In artikel 19, eerste lid aanhef en onder h, Verordening 2018/1805 is vastgelegd dat het mogelijk is om een confiscatiebevel niet te erkennen en niet ten uitvoer te leggen wanneer op basis van specifieke en objectieve gegevens aan te nemen is dat tenuitvoerlegging zou leiden tot een manifeste schending van een in het Handvest vervat grondrecht, met name het recht op een doeltreffende voorziening in rechte, het recht op een onpartijdig gerecht en de rechten van de verdediging. Mocht de officier van justitie deze weigeringsgrond overwegen, zo stelt lid 2 van dit artikel, dan moet er overleg plaatsvinden met de uitvaardigende autoriteit en kan de officier van justitie de uitvaardigende autoriteit verzoeken alle benodigde gegevens te verstrekken. Dit benadrukt dat het verzoek tot erkenning niet lichtvaardig terzijde kan worden geschoven. Zoals ook in overweging 34 van de Verordening 2018/1805 is aangegeven, gaat het hierbij immers om een uitzondering op het binnen de Unie geldende onderling vertrouwen en op de veronderstelling dat alle lidstaten zich houden aan het recht van de Unie, met name de grondrechten.
8.2.
Veroordeelde is aanwezig geweest bij het in Duitsland gevoerde proces, bijgestaan door een advocaat. Hij en zijn advocaat hadden de beschikking over de onderliggende stukken en de advocaat heeft de mogelijkheid gekregen te reageren op de eis. Uit het door de raadsman overgelegde proces-verbaal van de zitting blijkt dat het voordeel uit het misdrijf aan de orde is geweest en dat de raadsvrouw nog heeft gewezen op een fout in een berekening. Veroordeelde had de mogelijkheid tot het instellen van beroep na het uitspreken van het vonnis. Daarmee is voldaan aan de in artikel 47 van het Handvest en in artikel 6 van het EVRM genoemde grondrechten. Dat er in Nederland op een andere wijze geprocedeerd wordt en/of dat de hoogte van het te ontnemen bedrag op een andere wijze wordt berekend, doet hieraan niet af. Ook het gegeven dat de motivering voor de bij vonnis gegeven beslissingen niet meteen op schrift beschikbaar zijn, doet hieraan niet af. Veroordeelde wist dat de "Einziehung" van een bedrag van € 3.682.869,19 was bevolen en hij had de gelegenheid binnen de geldende termijn beroep in te stellen. Dat hij -en zijn Duitse advocaat- niet begrepen hadden dat hij dit bedrag (hoofdelijk) zou moeten betalen, komt voor zijn rekening.
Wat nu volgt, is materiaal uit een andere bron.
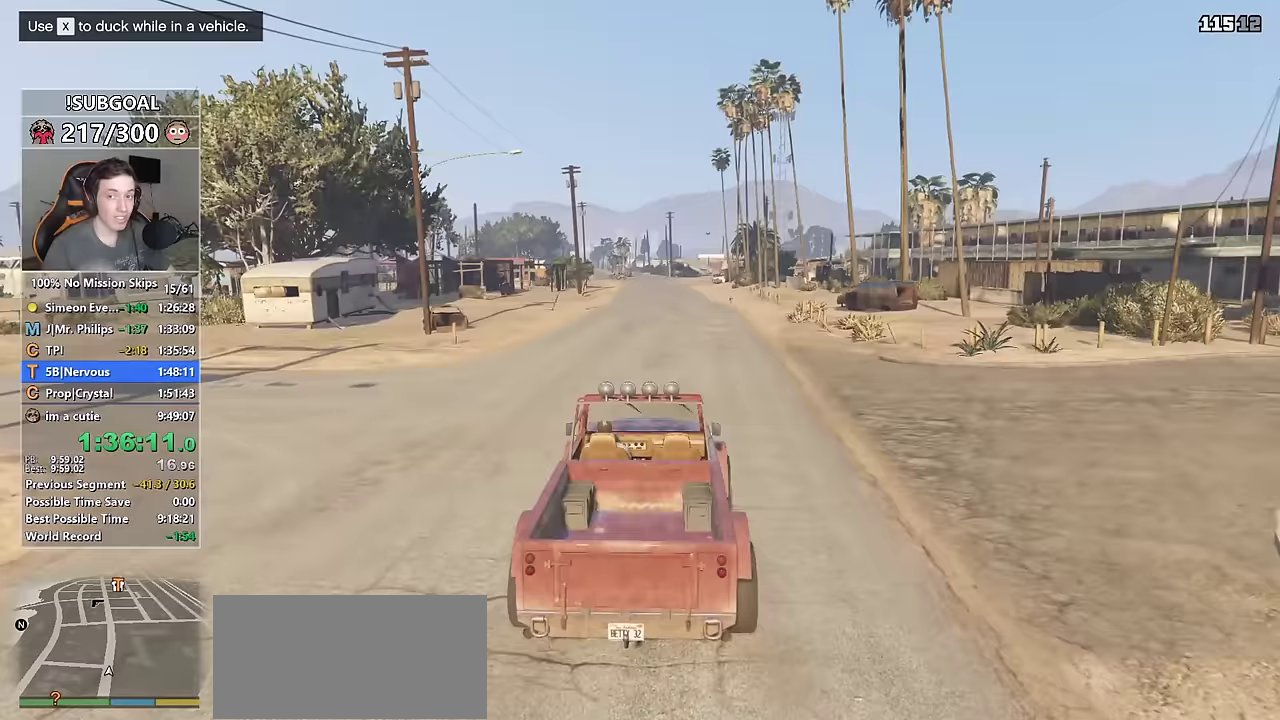
{"keys": ["w"], "mouse": [], "events": []}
9. De rechtbank verwerpt op grond van het vorenstaande het gevoerde verweer. De rechtbankziet daarmee tevens geen redenen om de behandeling aan te houden voor het nader doen toetsen van de stellingen van de verdediging. Nu de rechtbank ook ambtshalve geen weigeringsgronden aanwezig acht, zal zij het ingestelde beroep ongegrond verklaren.

Beslissing

De rechtbank verklaart het beroep ongegrond.
Deze beslissing is gegeven op 14 december 2022 door mr. J.G.W. Lootsma-Oude Nijeweme, voorzitter, mr. W.S. Sikkema en mr. G.C. Koelman, rechters, bijgestaan door T.L. Komrij als griffier.